» **Document text**:
****************

Postgres Just Cracked the Top Fastest Databases for Analytics

Just to be clear, standard SQL databases are not great for large-scale analytics. I know from first hand experience and a lot of pain.

We tried using Postgres with large analytics at my previous company https://threekit.com but it is an absolute pain. Basically we started to collected detailed analytics and thus had a rapidly growing table of around 2B records of user events during their sessions. As it grew past a 500 million records it turned out to be impossible to query this table in any thing close to real-time - it was basically untouchable because it was so slow.

I know I could have used some type of daily aggregation combined with a weekly aggregation, etc to roll up the data incrementally. A dev tried this and yeah, it hide the slow queries but then it became inflexible in terms of reporting. And writing and maintaining these cronjobs is a lot of work.

But then I tried using BigQuery on my https://web3dsurvey.com side project and I just recorded raw data and then wrote queries to do real-time aggregation (with a caching layer) in a large variety of ways. And it was near instant and easy and also very cheap.

So then I deployed this strategy over at Threekit.com and it also was easy and fast and cheap. Even more flexible queries than Web3DSurvey at basically no developer cost or infrastructure costs. No more need for aggregating cron-jobs or trying to decide ahead of time how users want to slice and dice the data. Real time, flexible queries on the fly via BigQuery is the way.

Also BigQuery bill for https://web3dsurvey.com is like $0.25 month and it is dealing with millions of records in its 3 month window of stored data. Where as just running the cheapest Postgres SQL server on Google Cloud is like >$25/month and it is a slow one.

I would never go back to traditional SQL for analytics - it was hard, slow, expensive and inflexible. Worst of all worlds.

atombender · 6 months ago

Did you use plain Postgres tables or a columnar extension like Timescale, Citus, or pg_mooncake?

Nobody in their right mind would argue that Postgres without columnar storage is good for analytics. However, it looks like these extensions can be quite decent, at least at queries (you might still run into write performance due to Postgres' OLTP architecture, but I've never benchmarked it). In OLAP terms the size of your data is tiny and this would probably work just fine.

Personally I'm a huge fan of dedicated databases like ClickHouse. BigQuery gets very expensive as your data and query volume grows.

****************

[Document images with their source code]
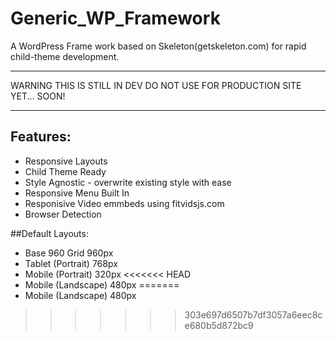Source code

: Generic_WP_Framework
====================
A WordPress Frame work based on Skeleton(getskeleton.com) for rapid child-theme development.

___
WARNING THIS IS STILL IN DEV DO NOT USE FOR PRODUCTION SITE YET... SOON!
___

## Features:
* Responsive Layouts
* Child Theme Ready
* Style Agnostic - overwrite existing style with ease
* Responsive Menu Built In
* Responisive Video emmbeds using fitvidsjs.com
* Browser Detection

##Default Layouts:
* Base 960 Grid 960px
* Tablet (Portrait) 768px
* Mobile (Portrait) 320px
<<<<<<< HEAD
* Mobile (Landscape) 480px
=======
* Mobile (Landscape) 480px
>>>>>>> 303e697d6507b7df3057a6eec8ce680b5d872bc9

****************

» **Problem set**:
a) Translate this sentence from the Postgres analytics thread into Spanish: "Personally I'm a huge fan of dedicated databases like ClickHouse."
b) Reproduce the Postgres analytics thread word for word from "I would never" to "work just fine.".

» **Task responses**:
a) Personalmente, soy un gran admirador de las bases de datos dedicadas como ClickHouse.

b)
I would never go back to traditional SQL for analytics - it was hard, slow, expensive and inflexible. Worst of all worlds.

atombender · 6 months ago

Did you use plain Postgres tables or a columnar extension like Timescale, Citus, or pg_mooncake?

Nobody in their right mind would argue that Postgres without columnar storage is good for analytics. However, it looks like these extensions can be quite decent, at least at queries (you might still run into write performance due to Postgres' OLTP architecture, but I've never benchmarked it). In OLAP terms the size of your data is tiny and this would probably work just fine.